Exchange program. This is pretty nifty: The Scholar Rescue Fund.
Ahmed Subhy Mansour was a scholar at Cairo's venerated Al-Azhar University. He studied the history of dictatorship in Islam and the place of death and paradise in the Koran. But some aspect of his research did not go over well with the authorities, and in 1987 he was fired from his position and jailed for two months. Since then he has searched for a place to continue his work and his life, particularly after a number of newspapers accused him of upholding Zionism, a crime punishable by death in Egypt. After 15 years of wandering, last year he finally found a new home — as a research fellow at Harvard University.

The match was made through the Scholar Rescue Fund, started two years ago by the Institute of International Education. Since it was created, the rescue fund has enabled Mansour and 44 other scholars to escape persecution in their home countries, and — just as importantly for many of them — to continue their scholarly work with a position at an American university. At Harvard, for example, Mansour has pushed ahead with the creation of a center for studying and reforming the Wahabi influence on Islamic institutions in America.

. . . During the 1930s and 1940s, the institute's Emergency Committee in Aid of Displaced Foreign Scholars helped bring more than 330 scholars, most of them Jewish, from Nazi Germany to the United States, including such luminaries as philosopher Martin Buber, physicist Enrico Fermi and novelist Thomas Mann.
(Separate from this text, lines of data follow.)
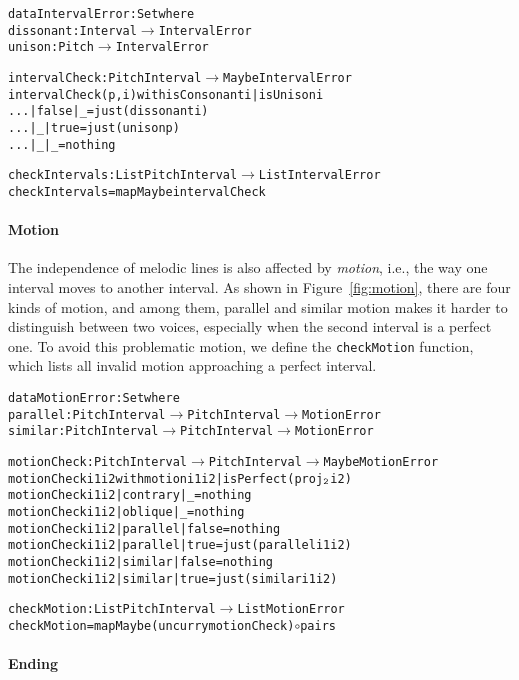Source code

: \begin{alltt}
data IntervalError : Set where
  dissonant : Interval \(\rightarrow\) IntervalError
  unison    : Pitch \(\rightarrow\) IntervalError

intervalCheck : PitchInterval \(\rightarrow\) Maybe IntervalError
intervalCheck (p , i) with isConsonant i | isUnison i
... | false | _    = just (dissonant i)
... | _     | true = just (unison p)
... | _     | _    = nothing

checkIntervals : List PitchInterval \(\rightarrow\) List IntervalError
checkIntervals = mapMaybe intervalCheck
\end{alltt}

\paragraph{Motion}

The independence of melodic lines is also affected by \emph{motion},
i.e., the way one interval moves to another interval.
As shown in Figure~\ref{fig:motion}, there are four kinds of motion,
and among them, parallel and similar motion makes it harder to
distinguish between two voices, especially when the second interval
is a perfect one.
To avoid this problematic motion, we define the \texttt{checkMotion}
function, which lists all invalid motion approaching a perfect interval.

\begin{alltt}
data MotionError : Set where
  parallel : PitchInterval \(\rightarrow\) PitchInterval \(\rightarrow\) MotionError
  similar  : PitchInterval \(\rightarrow\) PitchInterval \(\rightarrow\) MotionError

motionCheck : PitchInterval \(\rightarrow\) PitchInterval \(\rightarrow\) Maybe MotionError
motionCheck i1 i2 with motion i1 i2 | isPerfect (proj\(\sb{\mathtt{2}}\) i2)
motionCheck i1 i2 | contrary | \_     = nothing
motionCheck i1 i2 | oblique  | \_     = nothing
motionCheck i1 i2 | parallel | false = nothing
motionCheck i1 i2 | parallel | true  = just (parallel i1 i2)
motionCheck i1 i2 | similar  | false = nothing
motionCheck i1 i2 | similar  | true  = just (similar i1 i2)

checkMotion : List PitchInterval \(\rightarrow\) List MotionError
checkMotion = mapMaybe (uncurry motionCheck) \(\circ\) pairs  
\end{alltt}

\paragraph{Ending}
Descendents of several of those earlier scholars, along with families of other Jewish refugees, gathered recently at the Park Avenue apartment of Jewish philanthropist Patti Kenner to raise money to help revive the rescue program. . . .
Charles notes the latest bit of America-hating at the easily mocked DU. I suggest an exchange program; if the DUmmies really hate it here, they can move to Iran and Pakistan, and threatened scholars can come here.